▶ _TASK INSTRUCTIONS_
Once the line containing "Ländern teilgenommen. Während der" is found in the entries below, reproduce it and every line after it, stopping at and including the line containing "Freunde wiederzusehen sowie"; reproduce nothing else, and keep each line exact.

▶ _TASK INPUTS_
⟨

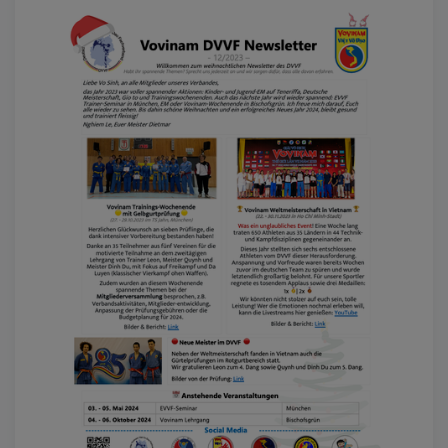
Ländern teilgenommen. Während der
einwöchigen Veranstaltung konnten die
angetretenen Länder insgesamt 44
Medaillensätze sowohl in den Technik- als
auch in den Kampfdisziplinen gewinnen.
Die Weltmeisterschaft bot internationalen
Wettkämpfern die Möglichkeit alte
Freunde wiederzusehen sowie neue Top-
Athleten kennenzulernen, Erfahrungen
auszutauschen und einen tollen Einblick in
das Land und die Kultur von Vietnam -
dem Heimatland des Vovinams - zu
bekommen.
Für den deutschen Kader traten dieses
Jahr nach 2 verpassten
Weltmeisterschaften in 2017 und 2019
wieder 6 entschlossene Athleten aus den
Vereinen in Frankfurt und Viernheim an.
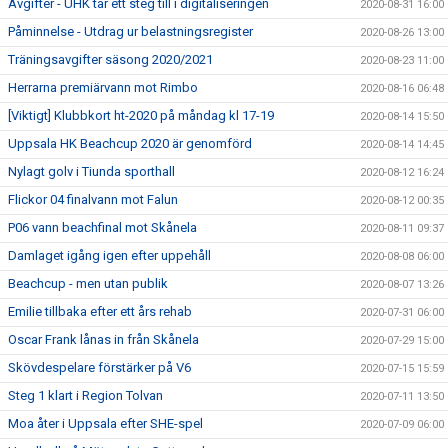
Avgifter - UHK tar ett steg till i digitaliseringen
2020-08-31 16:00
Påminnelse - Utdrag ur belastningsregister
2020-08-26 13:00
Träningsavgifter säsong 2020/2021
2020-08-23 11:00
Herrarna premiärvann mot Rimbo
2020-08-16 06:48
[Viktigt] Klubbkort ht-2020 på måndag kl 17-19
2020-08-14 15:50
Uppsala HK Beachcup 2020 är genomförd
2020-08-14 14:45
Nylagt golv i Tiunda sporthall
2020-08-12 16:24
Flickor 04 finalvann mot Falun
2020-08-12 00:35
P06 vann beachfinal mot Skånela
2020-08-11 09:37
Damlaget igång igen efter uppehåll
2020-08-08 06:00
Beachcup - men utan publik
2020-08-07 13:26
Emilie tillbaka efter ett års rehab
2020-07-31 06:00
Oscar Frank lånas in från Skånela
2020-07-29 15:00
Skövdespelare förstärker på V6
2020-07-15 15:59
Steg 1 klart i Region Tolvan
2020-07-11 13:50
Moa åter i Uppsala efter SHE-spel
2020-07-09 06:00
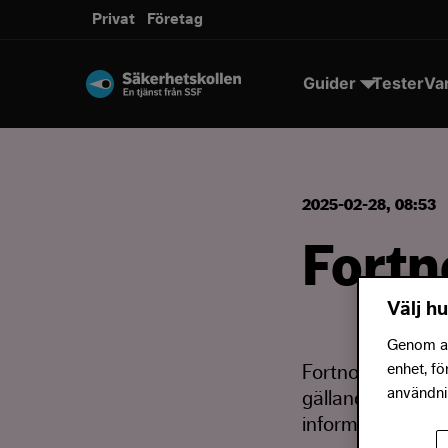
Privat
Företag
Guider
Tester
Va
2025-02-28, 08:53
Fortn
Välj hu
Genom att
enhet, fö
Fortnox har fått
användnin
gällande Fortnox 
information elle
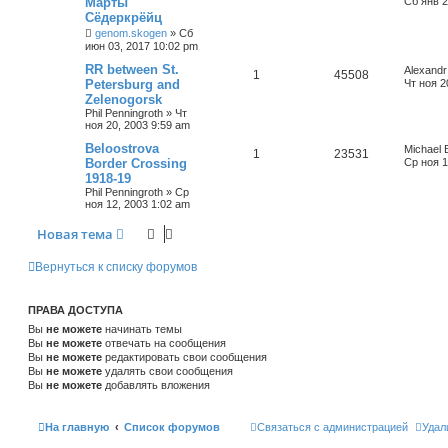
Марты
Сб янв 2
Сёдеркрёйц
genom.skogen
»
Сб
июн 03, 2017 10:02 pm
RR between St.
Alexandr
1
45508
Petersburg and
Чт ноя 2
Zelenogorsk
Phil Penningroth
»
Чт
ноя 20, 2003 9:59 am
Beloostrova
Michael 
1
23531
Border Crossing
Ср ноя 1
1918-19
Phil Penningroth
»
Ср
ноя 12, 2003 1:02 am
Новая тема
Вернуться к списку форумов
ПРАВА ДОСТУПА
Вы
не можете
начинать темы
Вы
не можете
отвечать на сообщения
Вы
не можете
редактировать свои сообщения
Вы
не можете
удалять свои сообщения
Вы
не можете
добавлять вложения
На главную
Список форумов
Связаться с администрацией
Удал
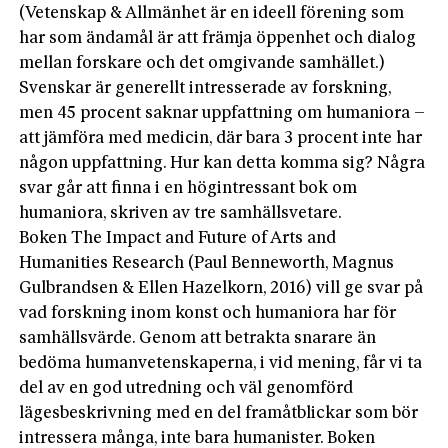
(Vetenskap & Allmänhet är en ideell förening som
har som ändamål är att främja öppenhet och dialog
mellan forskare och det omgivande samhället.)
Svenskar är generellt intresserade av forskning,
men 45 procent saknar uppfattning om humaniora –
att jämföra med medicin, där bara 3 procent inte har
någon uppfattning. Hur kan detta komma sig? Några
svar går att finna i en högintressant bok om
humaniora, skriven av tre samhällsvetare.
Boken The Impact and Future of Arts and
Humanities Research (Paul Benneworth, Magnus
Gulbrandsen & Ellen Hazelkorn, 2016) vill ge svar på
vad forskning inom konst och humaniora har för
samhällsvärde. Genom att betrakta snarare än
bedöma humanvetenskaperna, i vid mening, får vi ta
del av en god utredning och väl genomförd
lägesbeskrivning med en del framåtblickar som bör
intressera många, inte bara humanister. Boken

⟩
⟨

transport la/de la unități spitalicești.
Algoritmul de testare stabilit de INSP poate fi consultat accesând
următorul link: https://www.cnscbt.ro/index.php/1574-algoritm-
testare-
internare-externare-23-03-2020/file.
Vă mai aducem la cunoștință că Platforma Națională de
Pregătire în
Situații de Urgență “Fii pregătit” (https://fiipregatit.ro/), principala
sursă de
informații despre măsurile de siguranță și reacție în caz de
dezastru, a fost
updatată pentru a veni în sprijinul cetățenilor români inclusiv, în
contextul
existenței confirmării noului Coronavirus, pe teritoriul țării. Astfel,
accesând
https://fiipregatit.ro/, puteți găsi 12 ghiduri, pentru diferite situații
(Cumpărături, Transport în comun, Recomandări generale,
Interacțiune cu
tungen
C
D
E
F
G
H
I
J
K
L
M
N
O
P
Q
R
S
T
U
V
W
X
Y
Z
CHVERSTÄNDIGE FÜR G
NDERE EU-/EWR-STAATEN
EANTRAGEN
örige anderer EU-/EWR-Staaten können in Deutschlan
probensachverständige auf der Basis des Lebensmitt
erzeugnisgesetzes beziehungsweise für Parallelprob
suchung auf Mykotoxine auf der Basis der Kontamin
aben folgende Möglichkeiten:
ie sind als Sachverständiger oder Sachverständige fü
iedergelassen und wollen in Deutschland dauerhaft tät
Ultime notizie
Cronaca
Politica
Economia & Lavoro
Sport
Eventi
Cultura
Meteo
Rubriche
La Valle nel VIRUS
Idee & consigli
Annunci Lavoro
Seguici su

⟩

▶ _FINISHED TASK_
Ländern teilgenommen. Während der
einwöchigen Veranstaltung konnten die
angetretenen Länder insgesamt 44
Medaillensätze sowohl in den Technik- als
auch in den Kampfdisziplinen gewinnen.
Die Weltmeisterschaft bot internationalen
Wettkämpfern die Möglichkeit alte
Freunde wiederzusehen sowie neue Top-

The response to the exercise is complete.